→ **What you need to do**
Please write out only the lines running from the one with "Dated, Kolkata, the 14 th October, 2015." through the last line of the listing, each exactly as given.

==============================

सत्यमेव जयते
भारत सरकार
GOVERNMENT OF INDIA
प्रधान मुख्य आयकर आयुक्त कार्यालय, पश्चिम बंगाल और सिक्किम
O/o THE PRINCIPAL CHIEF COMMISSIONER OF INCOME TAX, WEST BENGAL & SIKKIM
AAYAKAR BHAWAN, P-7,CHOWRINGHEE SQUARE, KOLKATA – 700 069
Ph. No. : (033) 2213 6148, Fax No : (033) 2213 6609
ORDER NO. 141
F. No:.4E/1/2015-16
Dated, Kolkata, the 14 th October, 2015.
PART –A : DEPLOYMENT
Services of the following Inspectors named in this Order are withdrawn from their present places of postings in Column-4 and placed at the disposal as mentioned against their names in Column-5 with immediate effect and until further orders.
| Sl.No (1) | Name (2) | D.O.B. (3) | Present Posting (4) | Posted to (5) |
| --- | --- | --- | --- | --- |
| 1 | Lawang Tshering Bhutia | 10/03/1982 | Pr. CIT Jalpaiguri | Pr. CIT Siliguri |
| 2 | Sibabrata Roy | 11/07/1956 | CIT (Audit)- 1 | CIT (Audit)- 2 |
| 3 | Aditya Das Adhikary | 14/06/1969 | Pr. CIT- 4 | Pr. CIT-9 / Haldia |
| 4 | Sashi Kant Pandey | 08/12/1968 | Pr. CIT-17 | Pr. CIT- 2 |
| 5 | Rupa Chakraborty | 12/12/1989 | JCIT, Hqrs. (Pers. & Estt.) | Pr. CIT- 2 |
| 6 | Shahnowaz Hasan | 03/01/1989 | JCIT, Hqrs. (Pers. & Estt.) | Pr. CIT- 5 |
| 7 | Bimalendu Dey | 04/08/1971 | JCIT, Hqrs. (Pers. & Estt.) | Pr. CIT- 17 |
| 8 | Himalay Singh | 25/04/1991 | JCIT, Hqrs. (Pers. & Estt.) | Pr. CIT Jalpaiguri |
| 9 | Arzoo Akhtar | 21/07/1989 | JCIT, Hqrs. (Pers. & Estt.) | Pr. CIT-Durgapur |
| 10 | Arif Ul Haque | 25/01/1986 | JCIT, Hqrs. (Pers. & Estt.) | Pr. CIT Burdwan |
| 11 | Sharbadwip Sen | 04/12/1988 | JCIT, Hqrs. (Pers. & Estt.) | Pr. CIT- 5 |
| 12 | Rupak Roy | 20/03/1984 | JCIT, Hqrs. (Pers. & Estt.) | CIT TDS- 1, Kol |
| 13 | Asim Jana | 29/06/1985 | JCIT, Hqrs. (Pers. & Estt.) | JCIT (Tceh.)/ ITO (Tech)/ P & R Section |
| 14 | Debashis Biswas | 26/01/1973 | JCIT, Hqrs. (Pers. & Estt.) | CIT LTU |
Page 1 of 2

==============================

→ **Output for this exercise**
Dated, Kolkata, the 14 th October, 2015.
PART –A : DEPLOYMENT
Services of the following Inspectors named in this Order are withdrawn from their present places of postings in Column-4 and placed at the disposal as mentioned against their names in Column-5 with immediate effect and until further orders.
| Sl.No (1) | Name (2) | D.O.B. (3) | Present Posting (4) | Posted to (5) |
| --- | --- | --- | --- | --- |
| 1 | Lawang Tshering Bhutia | 10/03/1982 | Pr. CIT Jalpaiguri | Pr. CIT Siliguri |
| 2 | Sibabrata Roy | 11/07/1956 | CIT (Audit)- 1 | CIT (Audit)- 2 |
| 3 | Aditya Das Adhikary | 14/06/1969 | Pr. CIT- 4 | Pr. CIT-9 / Haldia |
| 4 | Sashi Kant Pandey | 08/12/1968 | Pr. CIT-17 | Pr. CIT- 2 |
| 5 | Rupa Chakraborty | 12/12/1989 | JCIT, Hqrs. (Pers. & Estt.) | Pr. CIT- 2 |
| 6 | Shahnowaz Hasan | 03/01/1989 | JCIT, Hqrs. (Pers. & Estt.) | Pr. CIT- 5 |
| 7 | Bimalendu Dey | 04/08/1971 | JCIT, Hqrs. (Pers. & Estt.) | Pr. CIT- 17 |
| 8 | Himalay Singh | 25/04/1991 | JCIT, Hqrs. (Pers. & Estt.) | Pr. CIT Jalpaiguri |
| 9 | Arzoo Akhtar | 21/07/1989 | JCIT, Hqrs. (Pers. & Estt.) | Pr. CIT-Durgapur |
| 10 | Arif Ul Haque | 25/01/1986 | JCIT, Hqrs. (Pers. & Estt.) | Pr. CIT Burdwan |
| 11 | Sharbadwip Sen | 04/12/1988 | JCIT, Hqrs. (Pers. & Estt.) | Pr. CIT- 5 |
| 12 | Rupak Roy | 20/03/1984 | JCIT, Hqrs. (Pers. & Estt.) | CIT TDS- 1, Kol |
| 13 | Asim Jana | 29/06/1985 | JCIT, Hqrs. (Pers. & Estt.) | JCIT (Tceh.)/ ITO (Tech)/ P & R Section |
| 14 | Debashis Biswas | 26/01/1973 | JCIT, Hqrs. (Pers. & Estt.) | CIT LTU |
Page 1 of 2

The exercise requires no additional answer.